TASK A:
Decide whether each statement, (i) to (iii), agrees with the pydantic tutorial below. Answer yes or no for each, and quote the deciding words of the tutorial exactly.
(i) The tutorial says pydantic must be installed separately before it can be used in Colab.
(ii) In the example, the string "30" given for the age is turned into an integer.
(iii) The tutorial recommends splitting the user's input on semicolons.
TASK B:
Write what comes next in the pydantic tutorial below, picking up from the point where it stops.

SELECTED EXTRACT:

···

In Colab all important packages are present, so this one is too.


## Models

In [None]:
# pydantic derives all "validatable" structures from BaseModel
from pydantic import BaseModel
from datetime import date

class Person(BaseModel):
    name: str
    age: int
    birth_date: date | None = None

p = Person(name="Anna", age="30", birth_date="1995-05-10")
print(p)
print(p.age, type(p.age))
print(p.birth_date, type(p.birth_date))


What are we doing here?
* "30" is automatically converted to an `int` type
* "1995-05-10" becomes a `date` type
* If we give nonsense (age="thirty") we'll get a `ValidationError`

Create a program that asks the user for these three values separated by commas and validates them! Catch the ValidationError exception and print that the user provided invalid data.

You can split the text like this: `text.split(',')`.

In [None]:
# user data validation
...

···

DATA EXCERPTS:
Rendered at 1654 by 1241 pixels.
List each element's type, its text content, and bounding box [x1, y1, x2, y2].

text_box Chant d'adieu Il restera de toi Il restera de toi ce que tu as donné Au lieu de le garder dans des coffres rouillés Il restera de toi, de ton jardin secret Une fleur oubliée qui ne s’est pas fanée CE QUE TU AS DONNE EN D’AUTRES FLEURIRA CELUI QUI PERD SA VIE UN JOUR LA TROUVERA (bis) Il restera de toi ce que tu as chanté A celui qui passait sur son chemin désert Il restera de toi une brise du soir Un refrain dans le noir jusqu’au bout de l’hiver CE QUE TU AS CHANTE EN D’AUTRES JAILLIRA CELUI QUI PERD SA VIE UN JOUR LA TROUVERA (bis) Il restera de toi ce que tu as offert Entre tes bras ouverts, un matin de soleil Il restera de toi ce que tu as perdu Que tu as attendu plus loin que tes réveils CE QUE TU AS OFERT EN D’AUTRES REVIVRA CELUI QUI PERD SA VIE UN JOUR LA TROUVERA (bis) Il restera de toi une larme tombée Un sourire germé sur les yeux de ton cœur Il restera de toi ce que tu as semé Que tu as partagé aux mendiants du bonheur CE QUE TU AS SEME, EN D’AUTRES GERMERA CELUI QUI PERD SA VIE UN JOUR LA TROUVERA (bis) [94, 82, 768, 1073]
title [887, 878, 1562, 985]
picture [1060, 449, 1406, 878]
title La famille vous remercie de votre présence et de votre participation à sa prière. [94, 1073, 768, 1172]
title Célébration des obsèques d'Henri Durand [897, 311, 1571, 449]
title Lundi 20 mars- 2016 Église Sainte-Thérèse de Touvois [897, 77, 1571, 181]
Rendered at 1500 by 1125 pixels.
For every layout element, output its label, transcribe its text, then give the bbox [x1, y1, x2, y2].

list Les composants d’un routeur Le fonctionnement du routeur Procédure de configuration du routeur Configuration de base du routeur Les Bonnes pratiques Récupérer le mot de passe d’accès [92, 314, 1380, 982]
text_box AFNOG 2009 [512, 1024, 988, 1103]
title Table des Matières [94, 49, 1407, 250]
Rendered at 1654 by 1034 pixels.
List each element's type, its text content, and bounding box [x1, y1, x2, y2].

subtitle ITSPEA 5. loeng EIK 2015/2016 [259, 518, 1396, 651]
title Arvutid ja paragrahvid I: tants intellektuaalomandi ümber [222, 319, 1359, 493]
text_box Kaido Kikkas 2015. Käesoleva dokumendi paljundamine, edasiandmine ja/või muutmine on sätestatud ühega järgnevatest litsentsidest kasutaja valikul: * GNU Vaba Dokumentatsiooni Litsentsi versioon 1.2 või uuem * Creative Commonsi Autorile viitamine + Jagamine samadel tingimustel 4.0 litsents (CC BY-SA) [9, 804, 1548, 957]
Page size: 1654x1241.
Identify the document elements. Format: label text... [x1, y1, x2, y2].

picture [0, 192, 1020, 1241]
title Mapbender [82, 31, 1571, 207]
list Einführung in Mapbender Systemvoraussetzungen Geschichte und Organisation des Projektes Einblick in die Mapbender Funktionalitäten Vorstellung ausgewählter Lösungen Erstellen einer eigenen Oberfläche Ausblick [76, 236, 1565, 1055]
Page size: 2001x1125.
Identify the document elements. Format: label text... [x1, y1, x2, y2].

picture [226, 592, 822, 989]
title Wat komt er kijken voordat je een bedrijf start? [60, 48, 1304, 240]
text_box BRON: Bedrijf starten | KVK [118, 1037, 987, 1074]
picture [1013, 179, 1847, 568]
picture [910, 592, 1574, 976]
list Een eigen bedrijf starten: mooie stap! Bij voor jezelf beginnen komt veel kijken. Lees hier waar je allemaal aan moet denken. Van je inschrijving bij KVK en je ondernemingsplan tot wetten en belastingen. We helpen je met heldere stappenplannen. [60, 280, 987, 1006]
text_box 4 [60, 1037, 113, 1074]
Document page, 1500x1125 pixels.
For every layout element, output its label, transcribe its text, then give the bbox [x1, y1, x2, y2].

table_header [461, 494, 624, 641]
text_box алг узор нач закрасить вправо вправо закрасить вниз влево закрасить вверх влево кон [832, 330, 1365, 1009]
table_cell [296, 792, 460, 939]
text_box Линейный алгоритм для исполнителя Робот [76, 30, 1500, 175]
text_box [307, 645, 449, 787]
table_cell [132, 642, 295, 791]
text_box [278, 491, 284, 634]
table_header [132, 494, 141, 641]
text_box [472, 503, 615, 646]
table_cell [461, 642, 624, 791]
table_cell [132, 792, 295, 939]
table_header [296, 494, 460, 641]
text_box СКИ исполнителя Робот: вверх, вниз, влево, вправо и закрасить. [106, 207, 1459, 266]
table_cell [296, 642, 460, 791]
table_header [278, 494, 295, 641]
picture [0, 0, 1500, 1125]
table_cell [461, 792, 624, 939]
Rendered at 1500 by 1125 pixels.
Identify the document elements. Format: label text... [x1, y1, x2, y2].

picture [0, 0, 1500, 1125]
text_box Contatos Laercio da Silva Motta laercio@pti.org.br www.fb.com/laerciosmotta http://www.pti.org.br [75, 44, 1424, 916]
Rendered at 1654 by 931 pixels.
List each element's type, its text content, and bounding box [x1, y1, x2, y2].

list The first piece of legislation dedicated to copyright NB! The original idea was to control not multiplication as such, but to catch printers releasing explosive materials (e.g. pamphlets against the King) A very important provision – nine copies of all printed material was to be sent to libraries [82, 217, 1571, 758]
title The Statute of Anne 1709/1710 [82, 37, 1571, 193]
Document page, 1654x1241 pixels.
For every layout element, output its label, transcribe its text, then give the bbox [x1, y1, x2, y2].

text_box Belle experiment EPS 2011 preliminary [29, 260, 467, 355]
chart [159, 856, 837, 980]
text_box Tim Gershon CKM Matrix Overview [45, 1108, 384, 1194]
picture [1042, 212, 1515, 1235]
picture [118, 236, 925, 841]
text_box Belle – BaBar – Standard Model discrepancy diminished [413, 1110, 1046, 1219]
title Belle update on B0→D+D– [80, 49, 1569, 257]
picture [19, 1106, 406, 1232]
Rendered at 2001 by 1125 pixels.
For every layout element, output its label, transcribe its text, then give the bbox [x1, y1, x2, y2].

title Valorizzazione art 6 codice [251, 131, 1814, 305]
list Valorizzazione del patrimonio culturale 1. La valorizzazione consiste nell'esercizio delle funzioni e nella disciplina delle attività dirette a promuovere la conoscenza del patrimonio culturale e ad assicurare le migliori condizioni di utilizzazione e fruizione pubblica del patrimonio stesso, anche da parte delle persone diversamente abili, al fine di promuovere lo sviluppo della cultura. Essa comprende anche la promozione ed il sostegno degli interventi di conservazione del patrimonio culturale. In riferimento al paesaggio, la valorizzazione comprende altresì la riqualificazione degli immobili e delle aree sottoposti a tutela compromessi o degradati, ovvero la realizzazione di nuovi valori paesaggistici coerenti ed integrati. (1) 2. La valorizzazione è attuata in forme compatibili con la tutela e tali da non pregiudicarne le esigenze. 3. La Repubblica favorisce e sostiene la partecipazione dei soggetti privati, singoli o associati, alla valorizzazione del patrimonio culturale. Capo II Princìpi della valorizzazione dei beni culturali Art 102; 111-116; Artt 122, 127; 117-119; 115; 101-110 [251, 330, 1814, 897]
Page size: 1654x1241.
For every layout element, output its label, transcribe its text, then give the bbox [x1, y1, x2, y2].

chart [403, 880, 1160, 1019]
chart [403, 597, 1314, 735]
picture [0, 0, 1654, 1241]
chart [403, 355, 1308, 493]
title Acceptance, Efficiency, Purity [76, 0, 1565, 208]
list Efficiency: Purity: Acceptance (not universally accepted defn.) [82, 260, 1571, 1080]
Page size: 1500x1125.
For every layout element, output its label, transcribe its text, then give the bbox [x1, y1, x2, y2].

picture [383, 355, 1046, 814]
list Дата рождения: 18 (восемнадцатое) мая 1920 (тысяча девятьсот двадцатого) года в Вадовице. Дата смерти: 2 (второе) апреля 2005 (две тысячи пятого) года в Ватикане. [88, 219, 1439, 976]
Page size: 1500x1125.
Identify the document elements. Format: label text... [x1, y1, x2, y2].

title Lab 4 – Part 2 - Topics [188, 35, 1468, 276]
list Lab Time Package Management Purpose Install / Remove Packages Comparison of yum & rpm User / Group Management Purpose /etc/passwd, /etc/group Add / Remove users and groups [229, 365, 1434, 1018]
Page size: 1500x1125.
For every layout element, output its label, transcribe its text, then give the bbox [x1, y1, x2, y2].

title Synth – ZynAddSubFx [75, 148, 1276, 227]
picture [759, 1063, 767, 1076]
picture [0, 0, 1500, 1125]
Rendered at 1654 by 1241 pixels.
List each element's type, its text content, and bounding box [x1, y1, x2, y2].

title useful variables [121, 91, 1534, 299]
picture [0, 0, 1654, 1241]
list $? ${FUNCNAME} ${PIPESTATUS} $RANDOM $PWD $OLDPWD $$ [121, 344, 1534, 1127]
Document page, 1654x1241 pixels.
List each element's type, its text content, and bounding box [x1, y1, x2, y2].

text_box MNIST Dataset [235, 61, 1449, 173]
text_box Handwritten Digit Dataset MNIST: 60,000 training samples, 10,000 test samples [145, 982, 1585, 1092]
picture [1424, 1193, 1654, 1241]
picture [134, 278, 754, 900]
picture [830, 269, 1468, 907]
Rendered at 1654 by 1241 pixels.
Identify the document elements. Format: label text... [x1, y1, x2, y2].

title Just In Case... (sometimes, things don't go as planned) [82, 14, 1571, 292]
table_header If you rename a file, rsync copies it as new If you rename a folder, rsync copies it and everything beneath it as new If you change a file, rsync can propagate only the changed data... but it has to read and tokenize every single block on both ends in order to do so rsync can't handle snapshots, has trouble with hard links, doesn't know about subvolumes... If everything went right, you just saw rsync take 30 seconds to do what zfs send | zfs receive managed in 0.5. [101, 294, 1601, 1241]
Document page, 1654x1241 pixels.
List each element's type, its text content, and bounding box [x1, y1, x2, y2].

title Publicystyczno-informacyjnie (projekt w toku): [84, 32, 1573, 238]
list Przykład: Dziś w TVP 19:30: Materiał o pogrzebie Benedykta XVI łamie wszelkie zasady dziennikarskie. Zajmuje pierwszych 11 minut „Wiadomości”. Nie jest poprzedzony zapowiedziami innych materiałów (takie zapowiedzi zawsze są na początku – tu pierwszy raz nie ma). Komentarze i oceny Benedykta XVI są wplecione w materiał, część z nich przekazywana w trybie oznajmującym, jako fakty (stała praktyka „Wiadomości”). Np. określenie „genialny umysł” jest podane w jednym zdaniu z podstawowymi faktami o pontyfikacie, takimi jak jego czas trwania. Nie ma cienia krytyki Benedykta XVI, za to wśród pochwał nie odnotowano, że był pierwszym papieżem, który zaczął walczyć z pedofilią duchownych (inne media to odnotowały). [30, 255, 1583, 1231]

···

TASK ANSWER A:
(i) No: "In Colab all important packages are present, so this one is too."
(ii) Yes: "\"30\" is automatically converted to an `int` type"
(iii) No: "You can split the text like this: `text.split(',')`."

TASK ANSWER B:
## Required and optional fields, with default values

In [None]:
from pydantic import BaseModel
from typing import Optional

class SensorReading(BaseModel):
    id: int
    value: float
    unit: str = "C"  # default value
    location: Optional[str] = None  # optional

r1 = SensorReading(id=1, value=23.5)
r2 = SensorReading(id=2, value=18.2, unit="kPa", location="Lab 3")
r1,r2

(SensorReading(id=1, value=23.5, unit='C', location=None),
 SensorReading(id=2, value=18.2, unit='kPa', location='Lab 3'))

## Complex structures

With interfaces it's common to have nested objects in JSON (which themselves can contain further nested objects, and so on).

In [None]:
from pydantic import BaseModel
from typing import List

# let's define a Point type which is a pair of floats.
class Point(BaseModel):
    x: float
    y: float

class Measurement(BaseModel):
    id: int
    points: List[Point]
    description: str | None = None  # either there is text or not

# incoming data (validation).
# try to make an error in it: e.g. use z instead of y or provide bad data!
m = Measurement(
    id=42,
    points=[
      {"x": 0, "y": 1.5},
      {"x": 2.3, "y": -0.4},
    ],
)

m

But what if the two data types don't arrive together, but either one or the other? For example, a user identifier might be an `int` or it might be a `str`!

Well, we simply specify it as an alternative Python type:

In [None]:
class User(BaseModel):
    id: str | int

User(id=12), User(id="jozsi")

*Extra info*: programmers (and mathematicians) call this a 'sum type' because the set of possible values is the sum of the two types (all str + all int).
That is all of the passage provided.